THE FRIENDS’ MEETING HOUSE

https://coggeshallmuseum.org/app/uploads/2021/05/Friends-plan.jpg
Drawing of the last Meeting House

The Religious Society of Friends, also called the Quaker Movement, was founded in the 17th century by George Fox.  Quakers were persecuted for their beliefs which included the idea that the presence of God exists in every person, they were pacifists and refused to take legal oaths. Quakers rejected elaborate religious ceremonies, had no official clergy and believed in spiritual equality for men and women.

The Quakers had one of their first strongholds in Coggeshall. It’s founder, George Fox, came here in 1655 and spoke to a meeting of two thousand people. The Quaker missionary James Parnell visited Colchester early in 1655 and then walked to Coggeshall to meet Fox but his movements had been watched and he was arrested here and taken to Colchester Castle. He was imprisoned and later died of starvation and neglect aged only nineteen. At this time many Quakers were fined and imprisoned for refusing to pay tithes or take oaths.

Requiring no church Quakers could meet anywhere and in those early years used private houses. They did however need their own graveyard as they could not be buried in consecrated land. Coggeshall’s first Quaker burial ground was at Crouches, acquired in 1693 on a 480 year lease.


Html Light Grey background ignore this text it is just to increase the picture size
ignore this text it is just to increase the picture size
ignore this text it is just to increase the picture size
ignore this text it is just to increase the picture size
ignore this text it is just to increase the picture size

According to Butler, (Butler M, The Quaker Meeting Houses of Britain, 1999, vol. 1, pp. 178–9). The first permanent meeting house was a large structure (seating 500) built in the early eighteenth century, on the site of the present building and which stood within the burial ground.  A meeting house was certainly in use in 1747 but this was replaced with a new structure in 1809-10. This may be the one illustrated here with three parallel gabled roofs facing the street, with a single internal space, the roof carried on two pairs of columns and a loft along the back wall. Butler describes the building as ‘unlike any other’.

‘The early eighteenth-century meeting house’, a drawing of 1860 (Friends’ House Picture Library).

In 1750 the Coggeshall Meeting had 106 members, more than Colchester. The original burial ground was enlarged in 1706 but was said to be full in 1783. The Quakers owned numerous small and large pieces of ground and houses – some used by the Society and some leased to provide income. Most of it in Crouches or Stoneham Street, including a site on which the Vestry built a workhouse in 1801. In 1856, a burial ground was opened at Tilkey which is still there, next to Tilkey Cottage.

The Doubleday’s were an influential and philanthropic Coggeshall family closely linked to the Quaker cause. William Doubleday and his wife Hannah, had started their Coggeshall grocer’s shop in 1789 and they are first mentioned at the Meetings from 1797. They had eight children and William junior (born 1805) stayed with his father to help run the grocery business.

William’s fourth son, Henry, was equipped with a remarkable brain, he had no interest in the grocery business but followed his own interests and has his own story; Henry Doubleday. In 1854 William junior took over the shop on the death of his father, and in turn, his son Thomas worked as an apprentice in the family business and later became the owner. In 1889 the shop commemorated its Centenary by issuing china with transfer prints of the shop on the pieces. The last of the Coggeshall Doubledays, Thomas, attended the Coggeshall meeting until he died in 1961 and is buried with other members of his family in the Quaker burial ground at Tilkey. The family did much for the people of Coggeshall and Thomas is still remembered with affection for his charitable work, and the newly-created Doubleday Garden is a lasting reminder of this Coggeshall family.

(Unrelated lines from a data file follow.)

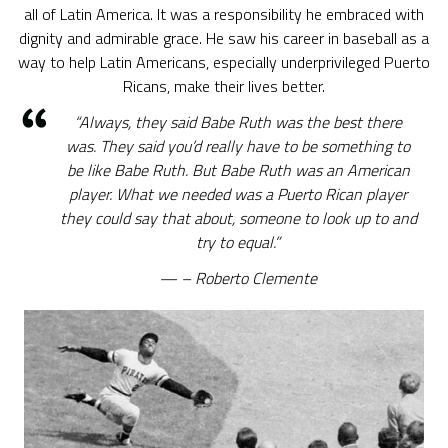
all of Latin America. It was a responsibility he embraced with
dignity and admirable grace. He saw his career in baseball as a
way to help Latin Americans, especially underprivileged Puerto
Ricans, make their lives better.
“Always, they said Babe Ruth was the best there
was. They said you’d really have to be something to
be like Babe Ruth. But Babe Ruth was an American
player. What we needed was a Puerto Rican player
they could say that about, someone to look up to and
try to equal.”
– Roberto Clemente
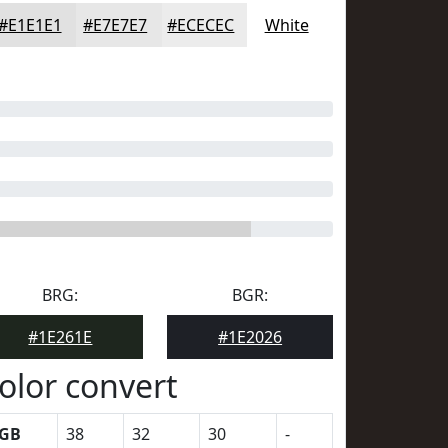
#E1E1E1
#E7E7E7
#ECECEC
White
BRG:
BGR:
#1E261E
#1E2026
olor convert
GB
38
32
30
-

The original meeting house was replaced in 1877 by the present building on the same site, from plans furnished by William Doubleday (1846-1938), an architect who had his practice in the Midlands and the son of Coggeshall’s ‘oldest friend’, William, who was born in c1807. The new meeting house seated about 120 in two equally-sized chambers, which were originally separated by ‘a single large sash shutter’(Butler).

The number of members began to decline; in 1885 there were 23 and in 1888 there were 21. By 1959 there were only eleven members left and in 1965  the Meeting was closed and the Meeting House leased to the County Council for use as a public library. The original fittings were stripped out without being recorded as far as I am aware, and it remains as a library today.